The paper, published today in the peer-reviewed journal The Aging Male, found an elevated risk of death from cardiovascular disease for men with prostate cancer treated with hormone-lowering drugs compared with those who were not.
The highest risk was for coronary heart disease and stroke. The increased risks were apparent from the second year after cancer diagnosis and were more pronounced in older men.
“Hormone therapy is often used for patients with prostate cancer, but more research is now needed to gain a better understanding of the overall risks and benefits of this treatment,” says lead author Justinas Jonusas at the National Cancer Institute, Lithuania. “Our results suggest clinicians should consider risk reduction and mitigation strategies for cardiovascular disease when developing a treatment plan for men diagnosed with prostate cancer, particularly for older patients.”
Hormone therapy – which is also known as androgen deprivation therapy – is a mainstay treatment for patients with prostate cancer. The treatment uses surgery or drugs to lower the levels of hormones (such as testosterone) in the body fuelling cancer growth. While some previous research has suggested that hormone therapy can increase the risk of negative cardiovascular outcomes, other studies have not found such a link, leaving the relationship between prostate cancer treatment and cardiovascular disease unclear.
In this study, the researchers used Lithuanian cancer registry data to identify 13,343 men aged 40 to 79 years who were diagnosed with prostate cancer between 2012 and 2016. They compared the risk of death from cardiovascular disease among the 3,797 patients who had received hormone-lowering drugs and 9,546 who had not. The average follow-up time for the group who were treated with hormone therapy was 4.63 years, and 5.13 years for those who were not.
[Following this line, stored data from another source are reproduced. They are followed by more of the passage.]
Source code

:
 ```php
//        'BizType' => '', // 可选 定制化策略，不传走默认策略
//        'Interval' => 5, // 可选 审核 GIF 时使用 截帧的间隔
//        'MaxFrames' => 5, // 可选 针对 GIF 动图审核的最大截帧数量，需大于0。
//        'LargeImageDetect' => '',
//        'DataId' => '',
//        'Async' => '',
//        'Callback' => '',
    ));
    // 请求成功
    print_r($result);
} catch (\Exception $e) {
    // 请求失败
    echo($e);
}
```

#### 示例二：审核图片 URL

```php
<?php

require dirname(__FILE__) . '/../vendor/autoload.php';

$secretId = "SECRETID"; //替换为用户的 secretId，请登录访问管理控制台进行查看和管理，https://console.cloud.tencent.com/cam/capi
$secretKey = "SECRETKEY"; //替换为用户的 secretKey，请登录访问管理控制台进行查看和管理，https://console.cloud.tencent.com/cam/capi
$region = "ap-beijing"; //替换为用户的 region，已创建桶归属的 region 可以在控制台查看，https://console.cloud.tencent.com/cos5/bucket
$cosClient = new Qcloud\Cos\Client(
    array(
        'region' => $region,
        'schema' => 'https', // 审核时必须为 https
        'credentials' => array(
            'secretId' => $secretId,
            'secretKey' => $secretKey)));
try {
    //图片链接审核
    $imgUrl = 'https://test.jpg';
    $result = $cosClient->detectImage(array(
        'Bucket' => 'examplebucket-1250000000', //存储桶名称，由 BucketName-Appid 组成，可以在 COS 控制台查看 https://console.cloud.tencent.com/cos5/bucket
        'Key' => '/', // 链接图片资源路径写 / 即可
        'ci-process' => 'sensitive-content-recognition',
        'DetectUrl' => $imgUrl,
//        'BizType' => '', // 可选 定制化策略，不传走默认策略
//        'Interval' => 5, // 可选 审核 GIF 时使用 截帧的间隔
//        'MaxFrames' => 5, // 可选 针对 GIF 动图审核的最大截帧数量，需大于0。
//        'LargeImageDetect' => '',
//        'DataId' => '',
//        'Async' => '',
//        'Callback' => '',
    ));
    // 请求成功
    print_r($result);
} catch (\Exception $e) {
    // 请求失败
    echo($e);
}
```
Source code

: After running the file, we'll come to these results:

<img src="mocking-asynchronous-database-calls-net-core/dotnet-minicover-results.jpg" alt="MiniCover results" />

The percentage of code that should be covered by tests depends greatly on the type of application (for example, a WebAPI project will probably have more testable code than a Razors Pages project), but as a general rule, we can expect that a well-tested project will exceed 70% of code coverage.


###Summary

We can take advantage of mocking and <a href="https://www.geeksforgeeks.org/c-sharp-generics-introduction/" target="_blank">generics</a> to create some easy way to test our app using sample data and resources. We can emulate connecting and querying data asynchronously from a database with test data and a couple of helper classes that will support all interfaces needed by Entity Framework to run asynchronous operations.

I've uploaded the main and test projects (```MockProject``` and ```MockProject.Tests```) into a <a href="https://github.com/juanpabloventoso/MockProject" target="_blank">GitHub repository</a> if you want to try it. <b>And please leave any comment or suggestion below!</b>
After making suitable adjustments to the data, the researchers found:
- a more than two-fold increase in the risk of death from cardiovascular disease in men who had received hormone therapy.
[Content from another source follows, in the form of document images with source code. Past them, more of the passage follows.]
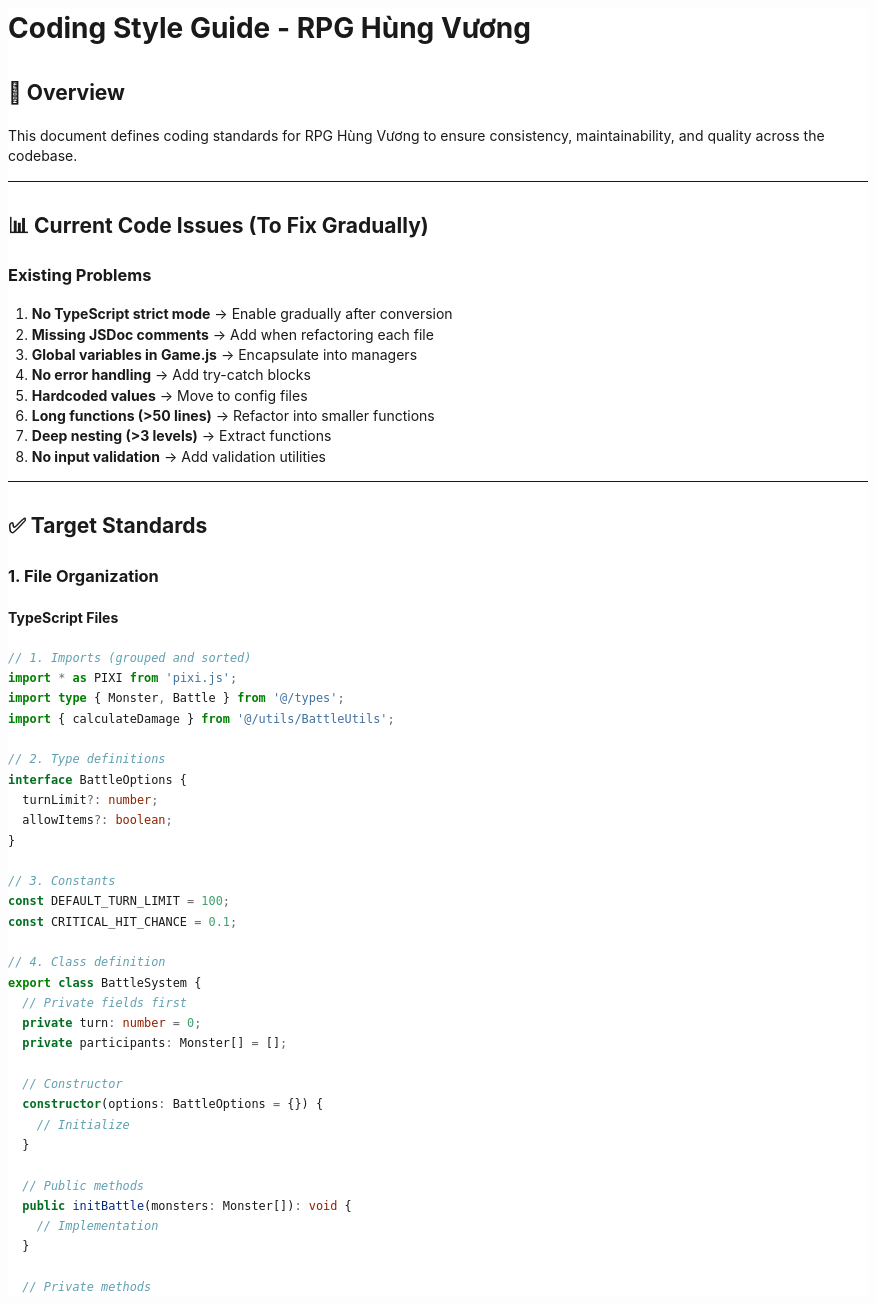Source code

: # Coding Style Guide - RPG Hùng Vương

## 🎯 Overview

This document defines coding standards for RPG Hùng Vương to ensure consistency, maintainability, and quality across the codebase.

---

## 📊 Current Code Issues (To Fix Gradually)

### Existing Problems
1. **No TypeScript strict mode** → Enable gradually after conversion
2. **Missing JSDoc comments** → Add when refactoring each file
3. **Global variables in Game.js** → Encapsulate into managers
4. **No error handling** → Add try-catch blocks
5. **Hardcoded values** → Move to config files
6. **Long functions (>50 lines)** → Refactor into smaller functions
7. **Deep nesting (>3 levels)** → Extract functions
8. **No input validation** → Add validation utilities

---

## ✅ Target Standards

### 1. File Organization

#### TypeScript Files
```typescript
// 1. Imports (grouped and sorted)
import * as PIXI from 'pixi.js';
import type { Monster, Battle } from '@/types';
import { calculateDamage } from '@/utils/BattleUtils';

// 2. Type definitions
interface BattleOptions {
  turnLimit?: number;
  allowItems?: boolean;
}

// 3. Constants
const DEFAULT_TURN_LIMIT = 100;
const CRITICAL_HIT_CHANCE = 0.1;

// 4. Class definition
export class BattleSystem {
  // Private fields first
  private turn: number = 0;
  private participants: Monster[] = [];
  
  // Constructor
  constructor(options: BattleOptions = {}) {
    // Initialize
  }
  
  // Public methods
  public initBattle(monsters: Monster[]): void {
    // Implementation
  }
  
  // Private methods
```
- a higher risk of cardiovascular disease-related death from the second year onwards following a prostate cancer diagnosis.
- an almost five-fold higher risk in the 70 to 79 age group of those who received hormone therapy compared to those who did not.
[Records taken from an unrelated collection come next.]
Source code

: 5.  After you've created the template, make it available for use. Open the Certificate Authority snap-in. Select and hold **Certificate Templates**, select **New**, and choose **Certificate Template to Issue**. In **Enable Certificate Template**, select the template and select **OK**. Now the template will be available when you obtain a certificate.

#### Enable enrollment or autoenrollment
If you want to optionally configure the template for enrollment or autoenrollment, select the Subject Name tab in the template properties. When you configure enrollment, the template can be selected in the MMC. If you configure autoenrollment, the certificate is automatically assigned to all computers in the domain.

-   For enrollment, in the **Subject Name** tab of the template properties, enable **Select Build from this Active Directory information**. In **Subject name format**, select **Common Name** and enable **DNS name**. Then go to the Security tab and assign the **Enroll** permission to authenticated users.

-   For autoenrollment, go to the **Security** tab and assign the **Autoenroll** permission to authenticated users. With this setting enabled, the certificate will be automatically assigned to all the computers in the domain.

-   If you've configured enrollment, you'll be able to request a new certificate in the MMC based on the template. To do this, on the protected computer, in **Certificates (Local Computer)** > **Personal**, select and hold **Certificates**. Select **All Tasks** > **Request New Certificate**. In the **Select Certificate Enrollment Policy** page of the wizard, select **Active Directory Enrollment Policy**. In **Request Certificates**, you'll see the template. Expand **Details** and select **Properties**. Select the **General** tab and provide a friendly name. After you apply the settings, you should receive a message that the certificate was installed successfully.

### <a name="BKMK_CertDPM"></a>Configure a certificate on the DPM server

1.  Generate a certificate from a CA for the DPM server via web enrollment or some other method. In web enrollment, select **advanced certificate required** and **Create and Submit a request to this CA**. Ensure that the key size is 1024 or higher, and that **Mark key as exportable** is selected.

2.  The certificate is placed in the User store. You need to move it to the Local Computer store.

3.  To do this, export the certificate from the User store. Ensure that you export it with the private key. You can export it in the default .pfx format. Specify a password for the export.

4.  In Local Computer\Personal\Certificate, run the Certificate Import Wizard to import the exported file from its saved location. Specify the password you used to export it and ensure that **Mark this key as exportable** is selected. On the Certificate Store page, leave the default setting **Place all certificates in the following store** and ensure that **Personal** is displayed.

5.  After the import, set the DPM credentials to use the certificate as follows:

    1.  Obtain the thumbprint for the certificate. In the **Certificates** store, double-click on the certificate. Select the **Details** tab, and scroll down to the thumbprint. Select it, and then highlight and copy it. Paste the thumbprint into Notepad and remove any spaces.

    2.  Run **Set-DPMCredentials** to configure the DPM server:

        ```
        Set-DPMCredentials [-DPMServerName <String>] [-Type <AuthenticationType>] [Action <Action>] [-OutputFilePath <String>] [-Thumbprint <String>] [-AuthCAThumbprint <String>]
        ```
The team also assessed the risk of death from several subtypes of cardiovascular disease, identifying there was a higher risk of dying specifically from stroke or coronary heart disease. These risks were 42% and 70% higher, respectively, in men treated with hormone therapy compared to those who were not.
“Prostate cancer is typically diagnosed in older men, over 65 years or older – and many of them will have already been diagnosed with cardiovascular disease,” says Jonusas. “It is therefore concerning that we found such a tremendous increase in the risk of cardiovascular disease-related death in elderly males receiving hormone-lowering drugs. Consequently, we would like to express our notion that this group of patients should be screened for pre-existing cardiovascular disease and their risk factors to minimise the risk of dying from these conditions.”
This is the first study to analyse hormone-therapy-induced cardiovascular death in a national cohort, based on real-world data.